▶ TASK TO CARRY OUT
Read the lines below, and copy any that contain the string "dateEpochDays".

Stored data entries:
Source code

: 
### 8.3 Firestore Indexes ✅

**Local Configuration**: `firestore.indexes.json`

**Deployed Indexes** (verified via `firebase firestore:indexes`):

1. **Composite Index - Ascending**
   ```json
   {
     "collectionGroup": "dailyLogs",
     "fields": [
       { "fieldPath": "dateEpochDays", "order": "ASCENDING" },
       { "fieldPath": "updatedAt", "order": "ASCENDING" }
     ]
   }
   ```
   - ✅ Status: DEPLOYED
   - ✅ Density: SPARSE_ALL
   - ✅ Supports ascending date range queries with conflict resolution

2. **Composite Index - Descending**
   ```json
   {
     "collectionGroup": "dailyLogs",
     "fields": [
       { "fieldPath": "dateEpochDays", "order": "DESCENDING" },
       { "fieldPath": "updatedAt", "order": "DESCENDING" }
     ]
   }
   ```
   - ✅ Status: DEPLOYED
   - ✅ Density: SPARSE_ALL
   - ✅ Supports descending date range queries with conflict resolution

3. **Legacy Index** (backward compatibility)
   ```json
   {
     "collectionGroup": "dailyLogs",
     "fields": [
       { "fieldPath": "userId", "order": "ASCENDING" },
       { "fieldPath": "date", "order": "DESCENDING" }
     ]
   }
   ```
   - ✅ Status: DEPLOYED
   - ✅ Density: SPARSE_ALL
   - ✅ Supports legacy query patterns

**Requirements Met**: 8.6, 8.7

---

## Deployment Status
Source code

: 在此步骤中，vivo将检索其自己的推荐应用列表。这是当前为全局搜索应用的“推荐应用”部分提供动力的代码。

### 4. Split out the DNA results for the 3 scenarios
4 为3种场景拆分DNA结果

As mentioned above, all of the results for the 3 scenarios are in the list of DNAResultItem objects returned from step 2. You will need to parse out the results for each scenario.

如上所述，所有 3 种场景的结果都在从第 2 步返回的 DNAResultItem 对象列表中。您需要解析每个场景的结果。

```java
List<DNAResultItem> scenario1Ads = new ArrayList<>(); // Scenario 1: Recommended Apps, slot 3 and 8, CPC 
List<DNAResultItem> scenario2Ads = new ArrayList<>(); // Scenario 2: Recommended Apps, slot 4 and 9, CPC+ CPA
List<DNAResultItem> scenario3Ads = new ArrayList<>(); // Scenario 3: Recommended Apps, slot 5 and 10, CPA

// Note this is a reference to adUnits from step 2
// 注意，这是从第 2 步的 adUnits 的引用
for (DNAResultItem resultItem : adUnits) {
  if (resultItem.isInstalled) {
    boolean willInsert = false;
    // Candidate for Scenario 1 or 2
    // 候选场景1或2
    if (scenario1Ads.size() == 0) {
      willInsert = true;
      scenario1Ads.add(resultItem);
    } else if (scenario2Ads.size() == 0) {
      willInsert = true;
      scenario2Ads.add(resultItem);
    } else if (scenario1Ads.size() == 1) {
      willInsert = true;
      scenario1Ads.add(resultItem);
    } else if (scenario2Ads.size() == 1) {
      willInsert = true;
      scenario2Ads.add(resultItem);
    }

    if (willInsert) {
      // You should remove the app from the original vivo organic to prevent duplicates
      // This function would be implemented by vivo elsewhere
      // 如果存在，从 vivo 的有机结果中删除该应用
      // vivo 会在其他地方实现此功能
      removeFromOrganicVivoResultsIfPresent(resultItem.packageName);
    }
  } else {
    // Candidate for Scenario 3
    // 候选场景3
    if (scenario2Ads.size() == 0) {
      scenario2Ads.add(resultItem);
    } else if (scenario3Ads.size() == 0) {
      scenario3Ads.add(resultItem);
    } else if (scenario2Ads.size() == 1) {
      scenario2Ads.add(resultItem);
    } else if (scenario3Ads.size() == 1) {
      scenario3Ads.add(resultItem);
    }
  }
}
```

▶ OUTPUT FOR THIS TASK
       { "fieldPath": "dateEpochDays", "order": "ASCENDING" },
       { "fieldPath": "dateEpochDays", "order": "DESCENDING" },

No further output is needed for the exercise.